At first Keng Yaik denied that Cabinet authority had to be invoked to resolve the Malacca TNB contretemps. I then produced the New Straits Times report of 15.9.05 headlined “Cabinet directs TNB to take action”, which reported:


KUALA LUMPUR, Wed. - Tenaga Nasional Berhad has been asked to immediately address the problem of power supply faced by manufacturers in Malacca.

Deputy Prime Minister Datuk Seri Najib Razak said today Energy, Water and Communications Minister Datuk Seri Dr Lim Keng Yaik was told to submit a report to the Cabinet on power supply problems raised by investors at the Southern Region Investment and Trade Dialogue in Malacca yesterday.

"The Cabinet discussed the issue today and feels that connections required by new investors should be done expeditiously and once connected, there must be no interruption of supply.

"Any interruption means economic or business losses to them," he said after opening the Global Public Policy Conference 2005 at the KL Convention Centre here.


Confronted with the evidence, Keng Yaik gave the lame excuse that it was misreporting by the press!

Later in his winding-up, Keng Yaik dug another hole for himself when after expressing fulsome agreement with MPs’ complaints about the service, efficiency and commitment of TNB staff, Keng Yaik said he would be holding a dialogue session with the TNB state managers soon to impress on them the need for better service culture, although he conceded he has not been able yet to “catch” the root cause of the TNB malady – accompanied by his expressive gesture of closing his right hand in a “catch” mode.

This again prompted my question whether it should be the job of a Minister to try to diagnose and “catch” the pulse of the malady in TNB, or whether this should be the job of the CEO of TNB, one of the leading GLCs in the country, with the TNB CEO required to “catch” and conquer the problems afflicting TNB or face the consequences of transfer out or pay cut.

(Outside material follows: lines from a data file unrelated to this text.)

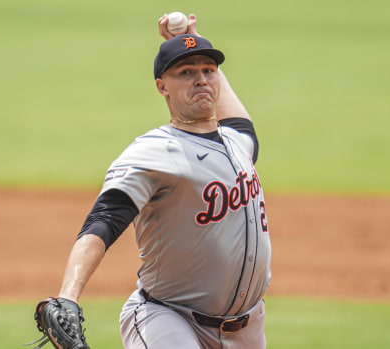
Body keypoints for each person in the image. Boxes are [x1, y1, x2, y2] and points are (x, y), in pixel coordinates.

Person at [56, 14, 271, 349]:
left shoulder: (236, 141)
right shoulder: (154, 152)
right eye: (186, 73)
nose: (201, 79)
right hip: (168, 318)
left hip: (247, 330)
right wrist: (68, 295)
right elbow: (104, 219)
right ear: (162, 86)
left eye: (207, 71)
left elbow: (243, 125)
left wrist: (194, 39)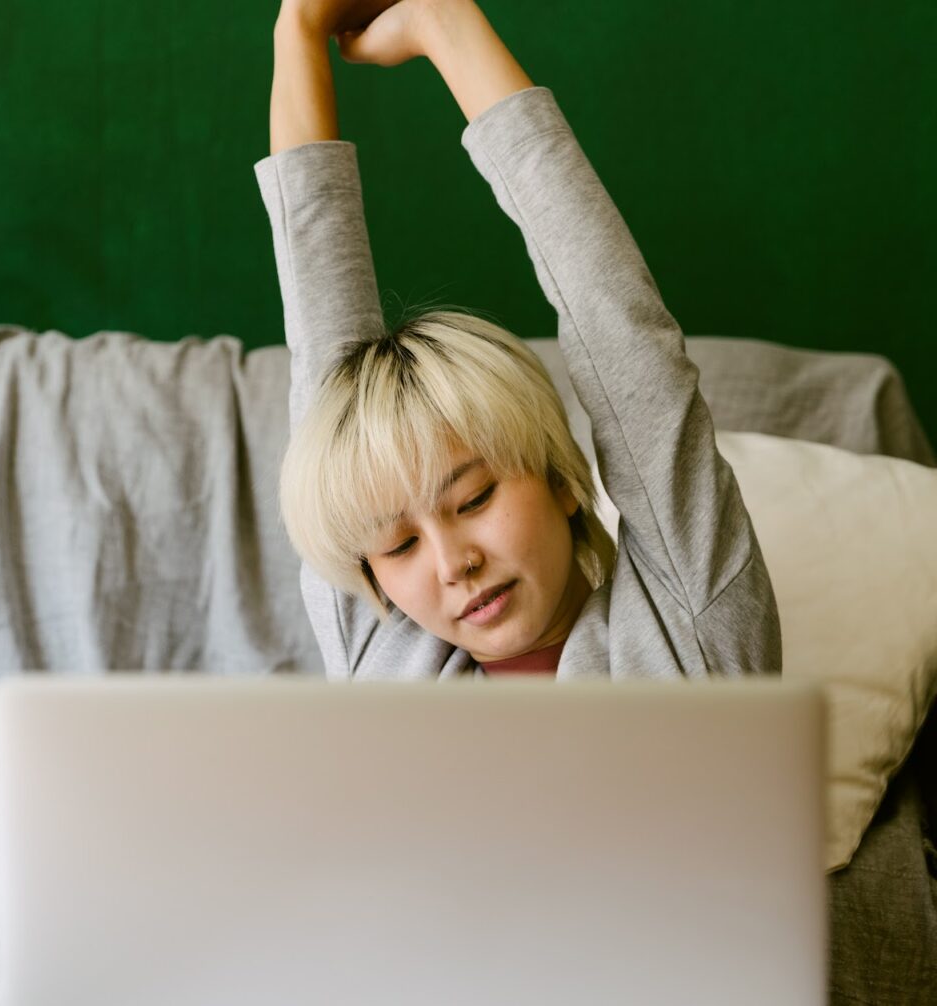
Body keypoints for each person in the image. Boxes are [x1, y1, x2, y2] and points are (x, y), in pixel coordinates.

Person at [255, 0, 782, 680]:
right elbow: (321, 339)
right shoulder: (383, 660)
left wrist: (445, 22)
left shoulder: (689, 632)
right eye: (400, 543)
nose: (453, 564)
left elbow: (620, 325)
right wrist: (296, 28)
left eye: (474, 499)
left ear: (562, 481)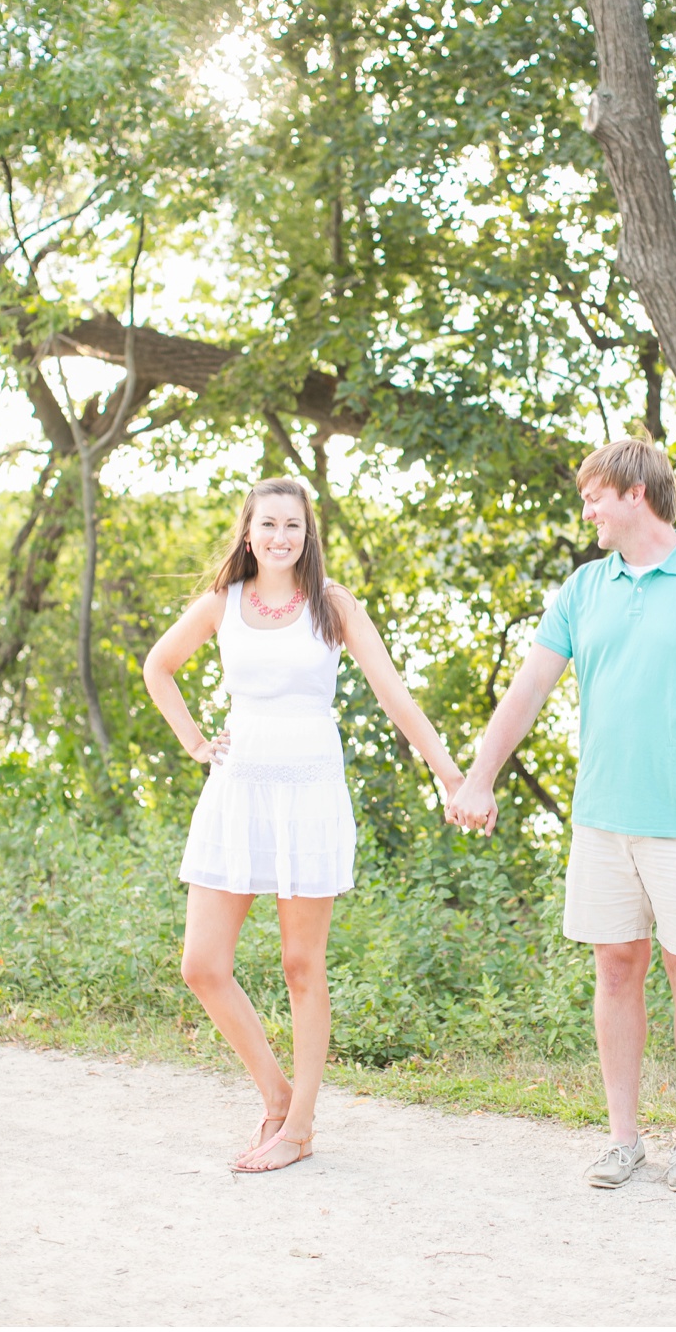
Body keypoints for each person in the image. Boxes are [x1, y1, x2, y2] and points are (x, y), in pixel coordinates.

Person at [448, 438, 676, 1194]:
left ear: (635, 493)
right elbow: (528, 688)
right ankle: (623, 1139)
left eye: (594, 494)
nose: (586, 508)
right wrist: (480, 777)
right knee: (616, 971)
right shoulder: (583, 588)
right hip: (602, 821)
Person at [144, 477, 465, 1173]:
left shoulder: (332, 606)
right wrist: (198, 742)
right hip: (239, 794)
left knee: (300, 964)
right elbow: (158, 667)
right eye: (269, 524)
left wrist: (450, 773)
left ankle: (299, 1125)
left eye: (293, 525)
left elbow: (395, 697)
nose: (281, 536)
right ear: (249, 531)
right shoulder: (223, 603)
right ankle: (277, 1094)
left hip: (311, 793)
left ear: (307, 533)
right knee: (201, 964)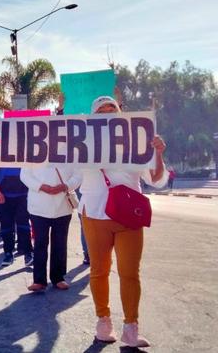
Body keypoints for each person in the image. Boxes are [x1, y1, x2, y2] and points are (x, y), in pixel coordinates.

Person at [79, 96, 167, 348]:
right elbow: (69, 175)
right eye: (101, 111)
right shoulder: (81, 144)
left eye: (112, 110)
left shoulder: (138, 140)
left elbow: (156, 179)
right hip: (95, 212)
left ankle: (131, 328)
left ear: (120, 114)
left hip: (129, 215)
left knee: (130, 272)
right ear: (93, 118)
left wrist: (158, 153)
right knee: (99, 270)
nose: (108, 114)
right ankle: (103, 322)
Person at [20, 165, 80, 292]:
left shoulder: (71, 150)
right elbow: (24, 175)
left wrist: (65, 186)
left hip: (63, 206)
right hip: (38, 206)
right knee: (40, 243)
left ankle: (58, 278)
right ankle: (39, 280)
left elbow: (79, 175)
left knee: (60, 243)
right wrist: (41, 186)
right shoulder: (33, 149)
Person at [0, 167, 32, 267]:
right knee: (6, 227)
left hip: (23, 195)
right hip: (4, 196)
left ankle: (28, 253)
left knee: (24, 225)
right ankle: (8, 253)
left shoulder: (25, 152)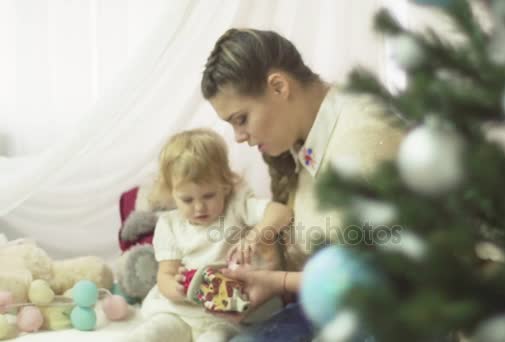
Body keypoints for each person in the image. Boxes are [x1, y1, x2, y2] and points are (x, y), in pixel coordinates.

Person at [201, 28, 405, 341]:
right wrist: (269, 267)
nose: (239, 137)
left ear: (279, 86)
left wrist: (278, 282)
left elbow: (372, 277)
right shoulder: (304, 142)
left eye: (241, 119)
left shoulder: (363, 138)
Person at [122, 128, 292, 342]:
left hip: (225, 316)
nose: (199, 207)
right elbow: (165, 275)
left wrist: (254, 236)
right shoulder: (170, 224)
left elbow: (281, 212)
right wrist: (178, 289)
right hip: (179, 312)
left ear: (224, 184)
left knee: (215, 338)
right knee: (150, 333)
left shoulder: (237, 206)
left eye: (209, 195)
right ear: (171, 194)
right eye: (187, 200)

I also offered advice to Keng Yaik that in his dialogue with the state TNB managers, he should impress on them to develop the service culture of “how to say yes rather than how to say no” in response to customer needs.

The other problem is the deplorable “maintenance” standards, or to be more correct, the drastic collapse of the “maintenance” culture in all departments of government in the past few decades, afflicting not only TNB but lofty institutions like Parliament, as illustrated by the shameful “toilet” problem haunting and hounding Parliament in the past two weeks.

Parliament just spent RM99 million for renovation, but its roof not only leaks, its toilets are a shameful sight. Samy Vellu claimed that the toilets were like new brides after they were completed under the renovation, but they were spoilt because of the lack of proper maintenance.

I take Samy Vellu’s explanation with a large pinch of salt, as technically the RM99 million Parliament renovation has not been completed and the Public Works Department must still bear full responsibility for any breakdowns or shortfalls. There is not only the problem of lack of maintenance culture, there is the even bigger problem of dubious contracting for sub-standard goods and services in public works contracts.

It is most embarrassing and unseemly to have to broach the subject of toilets in the august chambers of Parliament when more weighty issues of the people and nation cry out for attention - except that it has so far-reaching import as to subject the fragile doctrine of separation of powers pertaining to Parliament to suffer another grievous assault, with the ludicrous creation of a new post equivalent to “Parliament Director-General for toilets” with higher pay and more powers than Setiausaha Parlimen, traditionally the head of Jabatan Parlimen since Merdeka, just as in the case in all other “First World” Commonwealth parliamentary institutions.